Well, Mr K, it's time for you to eat your words. For Europe, bolstered by a revolutionary new treaty to overhaul its messy decision-making, this year gave itself a single voice.

Its 27 nations boldly came together, naming a statesman to represent the half billion souls of the world's greatest trade bloc, a colossus that reaches from the Arctic Circle to the Mediterranean, from the Atlantic to the Black Sea.

So if ever Washington, the Kremlin or Beijing want to call Europe, there's a man who will take your call: Haiku Herman, that's who.

Okay... Barack Obama, Dimitry Medvedev and Hu Jintao, I can see you floundering at this point, so let me give you a little help.

Your European pointman is someone called Herman van Rompuy, a balding, bespectacled, mild-mannered 62-year-old centre-right former Belgian Prime Minister with a perpetually surprised look on his face.

Other than an ability to pen verse in Flemish that mimics the syllabic structure as Japanese poetry, Van Rompuy's fame is based on his ability to navigate the grey waters of Belgian politics, using endless patience, backroom deal-making and consensus.

But his greatest asset is that nobody hates him and nobody feels threatened by him, and this makes him ideal for the top EU job.

It took the EU's members years of struggle to complete and ratify the Lisbon Treaty.

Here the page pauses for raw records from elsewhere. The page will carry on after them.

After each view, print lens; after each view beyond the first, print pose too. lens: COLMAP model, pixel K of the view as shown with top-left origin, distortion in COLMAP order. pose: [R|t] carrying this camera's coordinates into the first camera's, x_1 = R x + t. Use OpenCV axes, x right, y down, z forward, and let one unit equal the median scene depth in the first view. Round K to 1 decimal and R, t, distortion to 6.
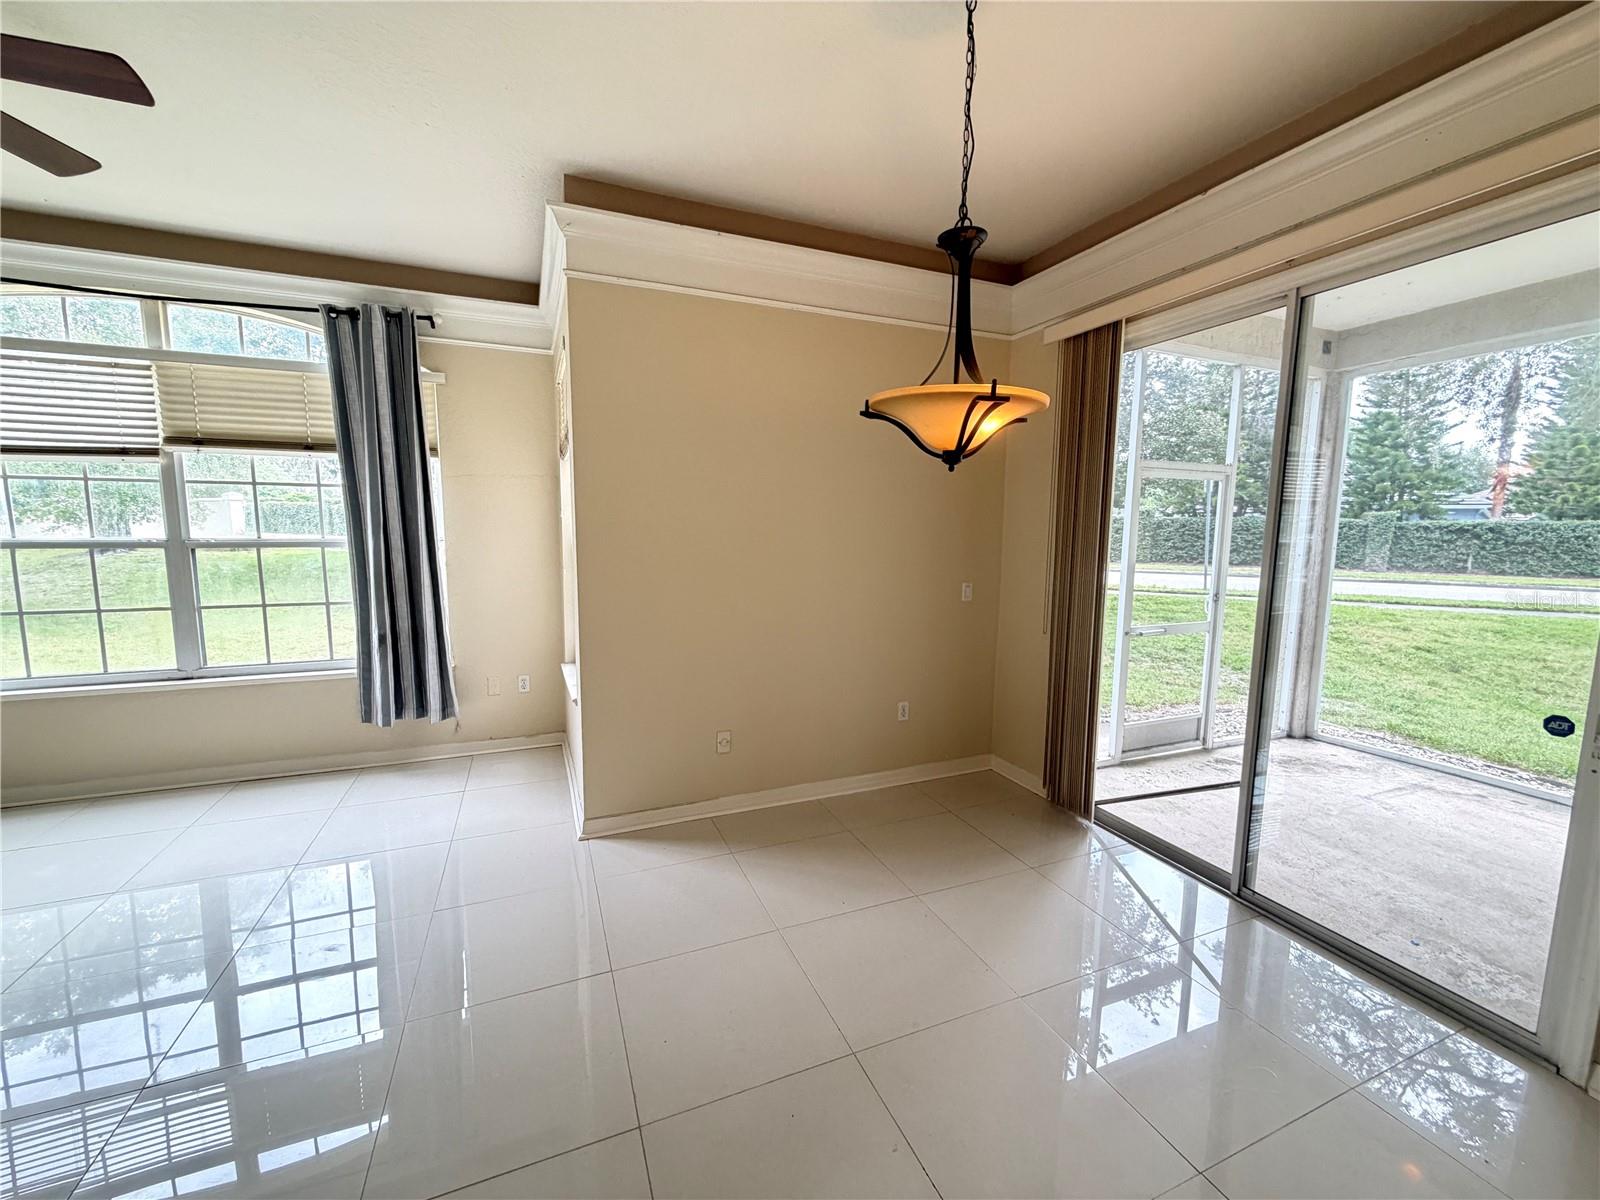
lens RADIAL K [[636.0, 0, 795.3], [0, 636.0, 601.1], [0, 0, 1]] dist [-0.001704, -0.000288]
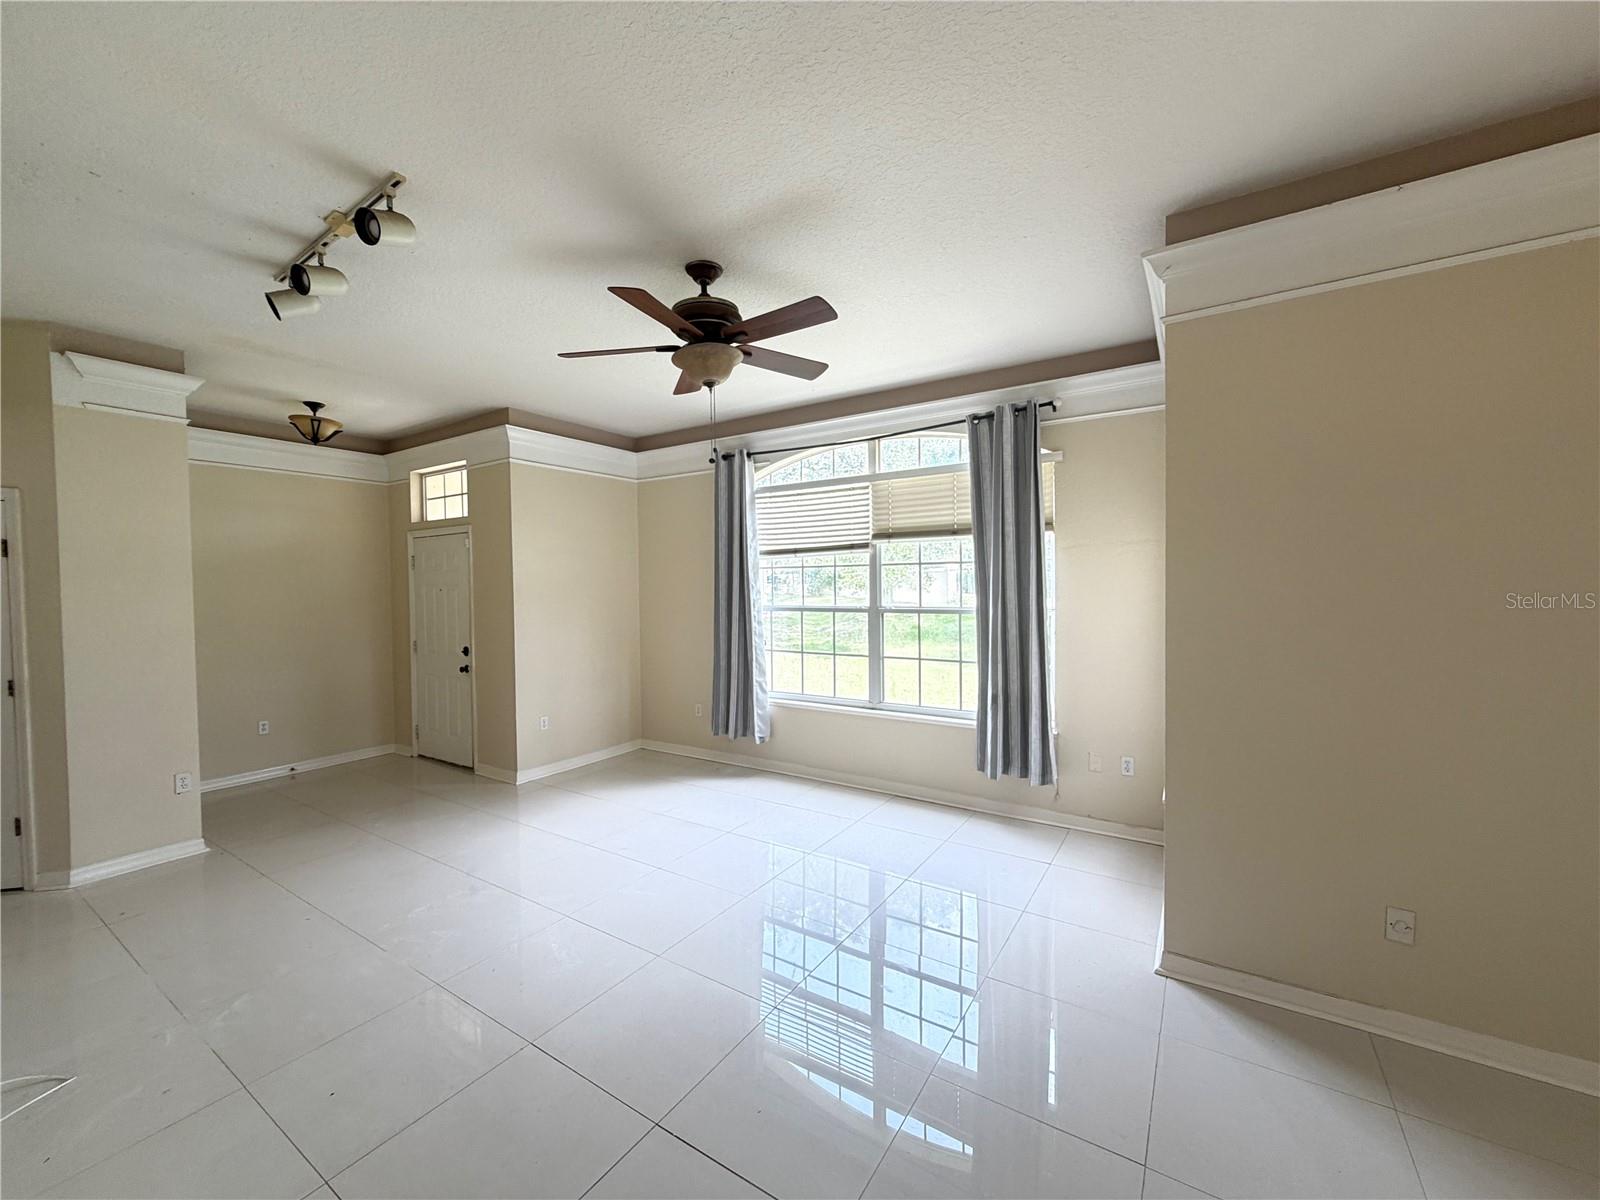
lens RADIAL K [[636.0, 0, 793.7], [0, 636.0, 597.7], [0, 0, 1]] dist [-0.001704, -0.000288]
pose [[0.563337, 0.000127, -0.826227, 0.067660], [-0.081524, 0.995129, -0.055431, -0.024541], [0.822196, 0.098584, 0.560603, 0.075831]]
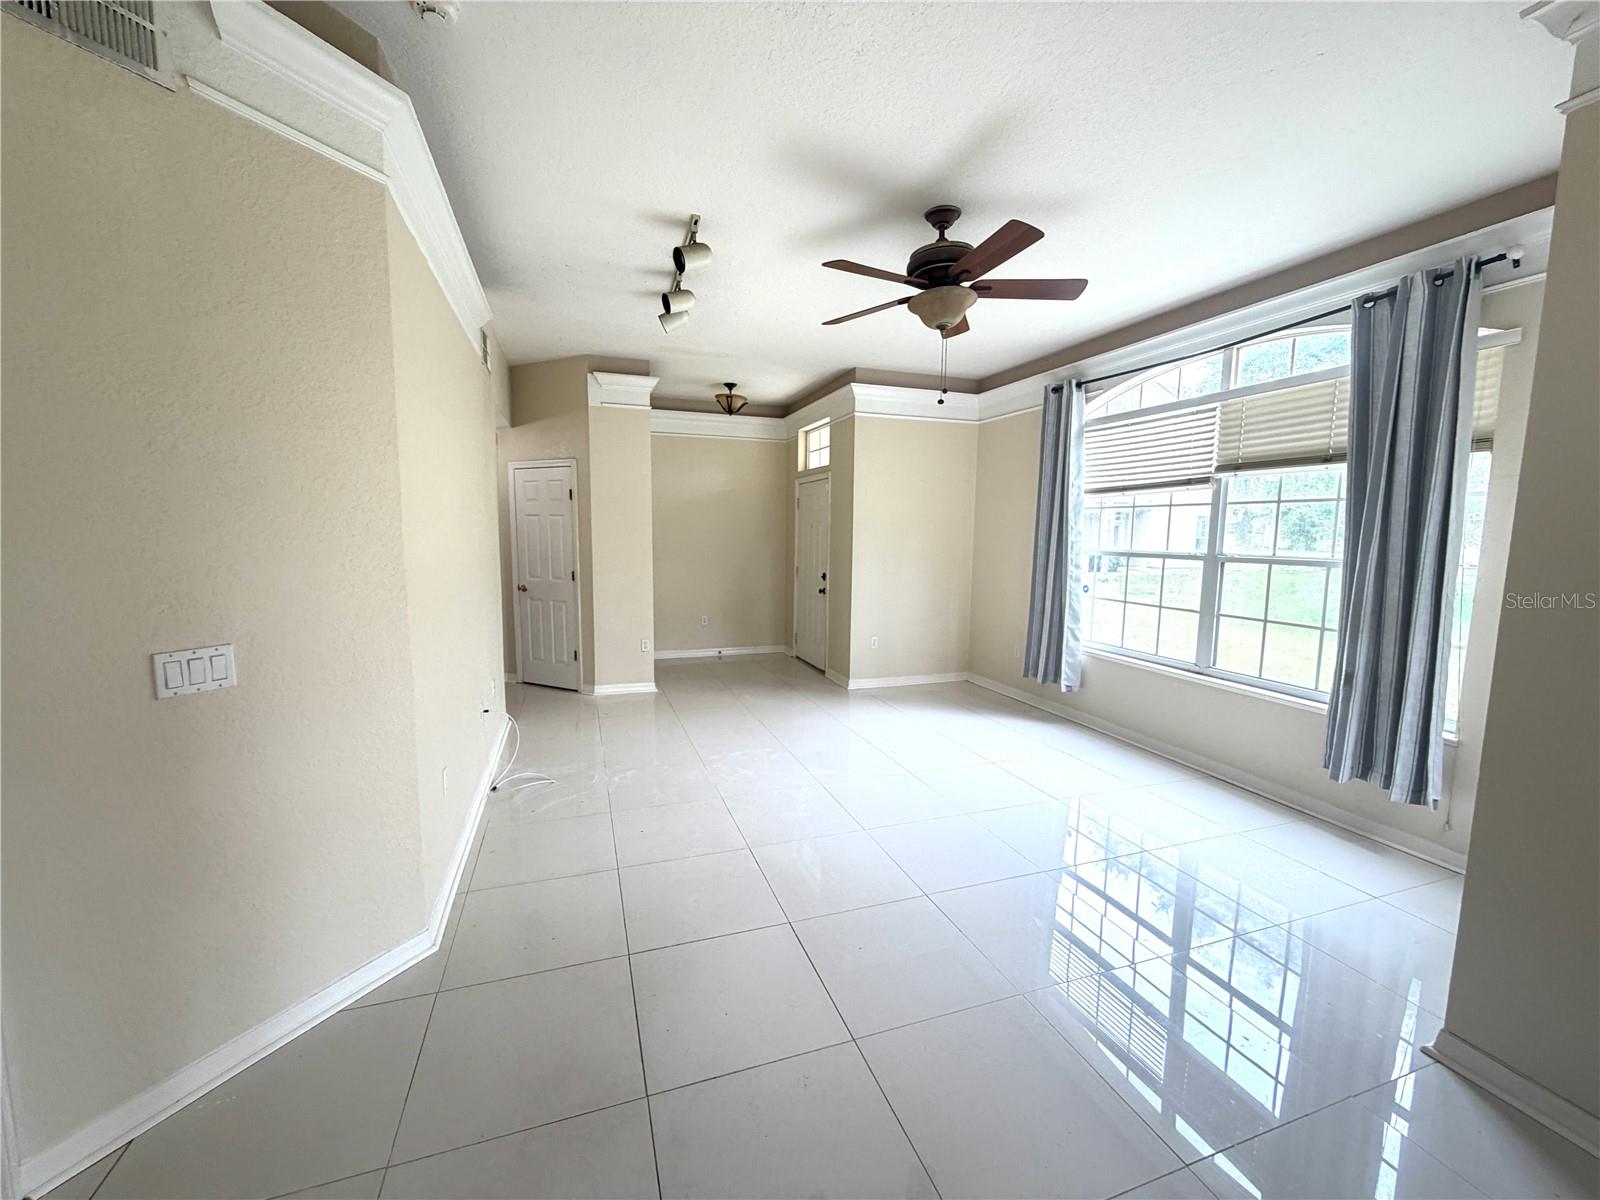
lens RADIAL K [[636.0, 0, 792.4], [0, 636.0, 594.1], [0, 0, 1]] dist [-0.001704, -0.000288]
pose [[-0.062002, 0.088344, -0.994159, 0.223928], [-0.132666, 0.986507, 0.095938, -0.032693], [0.989220, 0.137840, -0.049445, 0.299696]]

In so doing, they gave themselves the chance of naming a heavyweight who would plant the 12-gold-stars-on-blue flag of Europe on the world landscape.

Instead, in a spectacular act of sabotage, its leaders went for a low-profile consensus candidate - someone who would yield to national capitals rather than kick their butts.

"We are all Belgians now," the Economist headlined witheringly.

The federalist dream has once more been squished by the power of the nation-state, where political careers are still forged.

There was similarly bad news on Europe's hope of reviving its relationship with Washington after the eight-year nightmare with George W. Bush.

At a Nato summit on the borders of France and Germany, Obama spoke sweetly about wanting to revive the Atlantic alliance but said and did no more. He left French President Nicolas Sarkozy, German Chancellor Angela Merkel and British Prime Minister Gordon Brown confused and rather humiliated at his lukewarm response to their overtures. Sarkozy seems particularly miffed.

Mark Leonard, executive director of a new think-tank, the European Council on Foreign Relations, says Europe should understand that its disappointment has deep roots.

"Over the past half century, Europeans have been infantilised by America - whether in the form of Atlanticism or anti-Americanism," he says.

"Today's Washington is less focused on Europe and forges its own policies with other powers, which may not always be in tune with European interests."

The year ended catastrophically for Europe's vision of leading the world to a lower carbon future at the UN summit in Copenhagen.

Yet the EU could only sit back impotently as the heads of the United States, China, India and Brazil and other emerging powers sat around a table on December 18, gutting a draft accord of almost every important figure.

European environment ministers have launched an emergency assessment to try to understand how Europe became sidelined at the critical moment.

"After years of struggle for the adoption of the Lisbon Treaty and its promise of renewed political vigour for the EU on the international scene, Europe has so far failed to live up to its expectations," says Joris den Blanken of Greenpeace, in words strangely echoing those of Henry Kissinger. "If it wants to save the world from a climate crisis, the EU must put an end to its leadership crisis first."